On parlera d'insuffisance rénale chronique terminale (IRCT), lorsque la destruction glomérulaire est telle, que le recours à un traitement de suppléance (dialyse ou transplantation) est nécessaire pour pallier aux reins défaillants :

  • L'hémodialyse consiste à éliminer les déchets toxiques et la surcharge en eau de l'organisme en filtrant le sang. L'épuration du sang se fait par l'intermédiaire d'un rein artificiel, encore appelé dialyseur qui fait office de filtre et d'un liquide de dialyse (dialysat).
  • La dialyse péritonéale utilise le péritoine comme surface d'échange. Le péritoine est une membrane semi-perméable fine, riche en vaisseaux sanguins. Elle tapisse la cavité abdominale et enveloppe les organes formant ainsi un espace virtuel appelé cavité péritonéale. C'est au travers de ce filtre "naturel" que diffuseront les déchets et l'eau en excès contenus dans le sang vers une solution de dialyse (appelée dialysat) introduite par l'intermédiaire d'un cathéter de dialyse dans la cavité péritonéale.
  •  Enfin, La transplantation rénale, ou greffe de rein est une intervention chirurgicale consistant à remplacer un rein défectueux par un rein sain, prélevé sur un donneur.

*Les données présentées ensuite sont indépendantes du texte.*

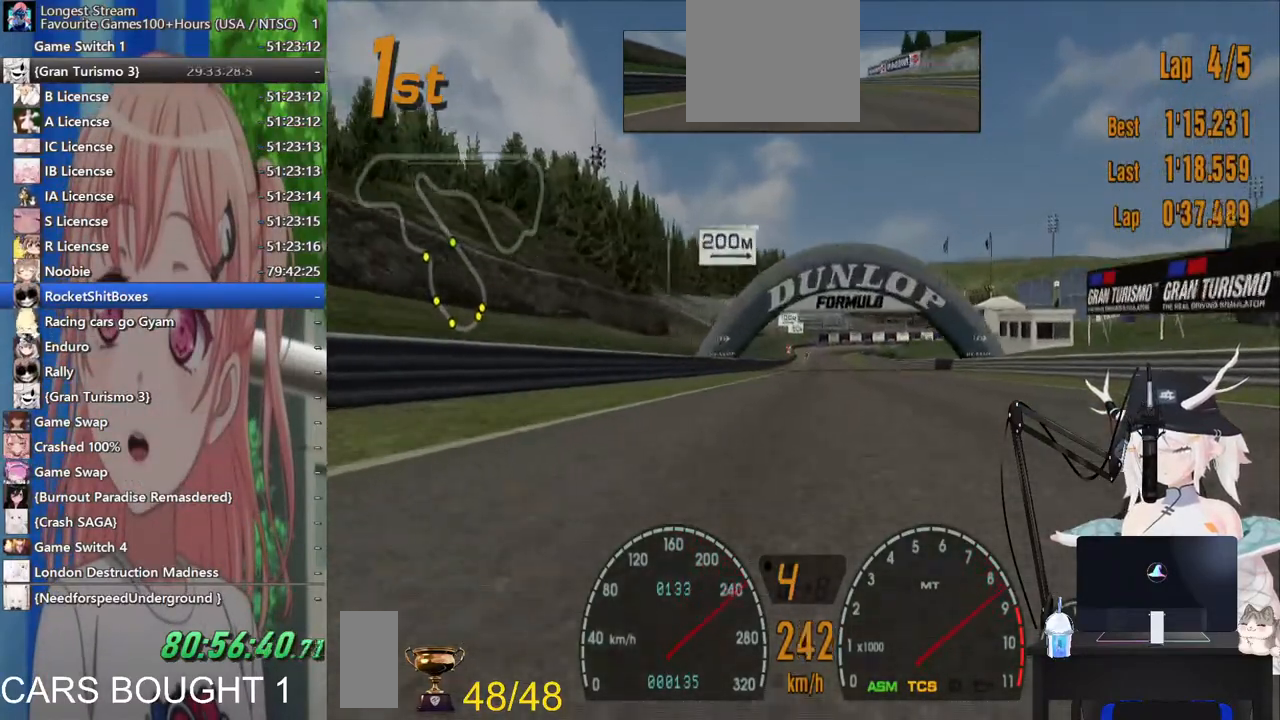
{"dt_ms": 500, "buttons": [], "left_stick": "center", "right_stick": "center", "events": []}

En Martinique sont pratiquées :

  •     l’hémodialyse en centre (CHU Martinique, site Mangot Vulcin – Le Lamentin, établissement STEER – Fort de France, établissement ETEER – Le Marin),
  •     en unité de dialyse médicalisée (CHU Martinique, site hôpital du bourg – Le Lamentin)
  •     et en unité d’autodialyse assistée (Association de traitement de l’Insuffisance Rénale – ATIR – Rivière Salée [siège]) ;
  •  ainsi que la dialyse péritonéale continue ambulatoire initiée en hospitalisation en service de néphrologie (CHU Martinique, site Mangot Vulcin) qui se poursuit ensuite à domicile.